The Chinese Football Association ordered clubs to curb “irrational spending” on foreign players in 2017, as well as limit their presence in top-tier teams in order to support local talent. Three years later, in 2020, the CSL ordered sponsors to remove their brand names from local clubs.  

Then money got tight. Beijing’s drive to rein in excessive borrowing in the property sector put Evergrande in a liquidity crunch. Government authorities took over the company’s soccer stadium in late-2021. (Evergrande had defaulted on its overseas debt by the end of the year).

Former Inter Milan owner Suning also had a cash crunch. The conglomerate’s stakes in an Evergrande subsidiary sank in value as the parent company crashed. E-commerce competitors like also pressured Suning’s core retail business, constraining its ability to fund operations at its domestic club, Jiangsu Suning FC. The club disbanded ahead of the 2021 season, just after it won its first-ever CSL title. 

Suning’s loss of Inter Milan last week has erased the net worth of company founder Zhang Jindong. The one-time billionaire was worth about $6 billion when his company bought Inter Milan in 2016, according to Bloomberg calculations. It’s now close to zero. 

Suning made its name in retail, selling electronic appliances in thousands of brick-and-mortar outlets. With $35.5 billion in revenue for the 2020 financial year, the Chinese company ranked 328 on Fortune’s 2021 Global 500 list. 

That was the last time Suning made the list, as revenue dropped to $10 billion in 2022. 

Who owns Europe’s clubs now?

Oaktree, in a statement soon after it seized control of Inter Milan, said its initial focus will be to ensure “operational and financial stability.” The firm is planning to bring in more Italian and European members to the club’s board. (At the time of Oaktree’s takeover, people of Chinese origin made up more than half of Inter Milan’s board, including its president.)

The U.S. now has a bigger presence in world soccer. Half of the teams in England’s top league now have some level of U.S. ownership. And Inter Milan is now the seventh club in Italy’s top league to be owned by a U.S. firm.

Gulf states are also starting to buy clubs in Europe’s top leagues. Paris Saint-Germain, owned by Qatar Sports Investments, dominates the French league, while British club Manchester City, owned by a company controlled by United Arab Emirates royal Sheikh Mansour, is winning both domestically and in Europe. 

Oli Scarff—AFP/Getty Images

But some ownership stakes are controversial. Human rights activists and some politicians have criticized the takeover of Newcastle by the Public Investment Fund, Saudi Arabia’s sovereign wealth fund, as “sportswashing,” or using soccer to help cover up the country’s human rights record.

Will China ever be good at soccer?

China’s male soccer players perform poorly on the global stage. The country’s national men’s team is ranked 88th out of 210 teams, low for a country of its population size. The team has only qualified for the FIFA World Cup once, back in 2002.
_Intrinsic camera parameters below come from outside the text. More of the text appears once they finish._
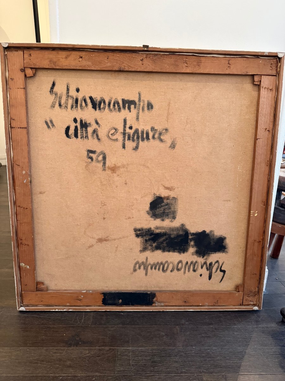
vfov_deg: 71.6
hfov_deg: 56.8
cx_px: 142
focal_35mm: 24
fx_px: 263
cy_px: 190
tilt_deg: -15.6
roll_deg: -1.4
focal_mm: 6.76
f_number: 1.78
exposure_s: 1/50
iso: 640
Byer, who previously held positions in Chinese soccer at the youth level nationally and at the Beijing Guoan soccer club, says that “most people have no clue about youth development.”

While China focused at the elite level, its neighbor Japan instead targeted younger players. That “automatically increases the elite player pool, because the gap between the best and least developed becomes smaller,” Byer explains. 

Japan qualified for the FIFA World Cup for the first time in 1998, but has since qualified for every competition since. More Japanese players are playing in Europe’s top leagues, the pinnacle of professional soccer. (There are currently no Chinese soccer players in Europe’s top leagues after Wu Lei left the Spanish club Espanyol in August 2022.)

China is currently competing in the qualifiers for the upcoming 2026 FIFA World Cup, to be held in Canada, Mexico and the U.S.

Even China president Xi jokes about his team’s performance. In November, after China’s team beat Thailand’s in a FIFA World Cup qualifying match, the Chinese president told Thai prime minister Sretta Thavisin that “there was a lot of luck involved,” according to a post from the Thai government’s official social media accounts. 

“I’m not so sure about their level,” Xi said. “There are ups and downs.”